» WHAT THIS TASK INVOLVES: Once you have read the records below, report how many lines contain the word "parameter", and give nothing besides that number.

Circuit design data
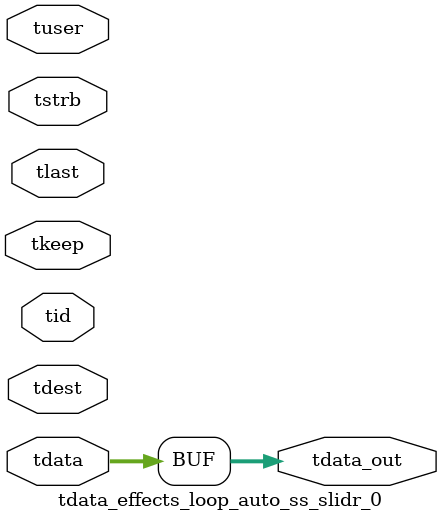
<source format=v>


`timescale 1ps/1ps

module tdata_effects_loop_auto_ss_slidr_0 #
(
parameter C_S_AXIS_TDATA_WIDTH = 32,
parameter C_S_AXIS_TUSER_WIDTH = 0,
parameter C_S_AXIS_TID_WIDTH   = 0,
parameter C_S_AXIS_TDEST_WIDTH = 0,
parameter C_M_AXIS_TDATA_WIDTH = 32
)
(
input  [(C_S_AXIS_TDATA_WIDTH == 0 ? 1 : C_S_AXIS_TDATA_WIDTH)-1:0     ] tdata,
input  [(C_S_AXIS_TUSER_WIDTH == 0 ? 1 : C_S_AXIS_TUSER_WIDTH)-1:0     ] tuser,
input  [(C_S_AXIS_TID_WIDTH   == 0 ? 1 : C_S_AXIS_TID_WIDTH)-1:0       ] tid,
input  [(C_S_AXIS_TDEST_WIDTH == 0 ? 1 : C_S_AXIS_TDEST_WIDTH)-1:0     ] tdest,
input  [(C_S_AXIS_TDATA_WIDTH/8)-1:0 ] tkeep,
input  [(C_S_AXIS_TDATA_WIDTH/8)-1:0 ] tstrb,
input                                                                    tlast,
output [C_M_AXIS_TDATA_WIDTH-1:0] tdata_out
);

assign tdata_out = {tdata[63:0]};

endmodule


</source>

» TASK RESPONSE: 5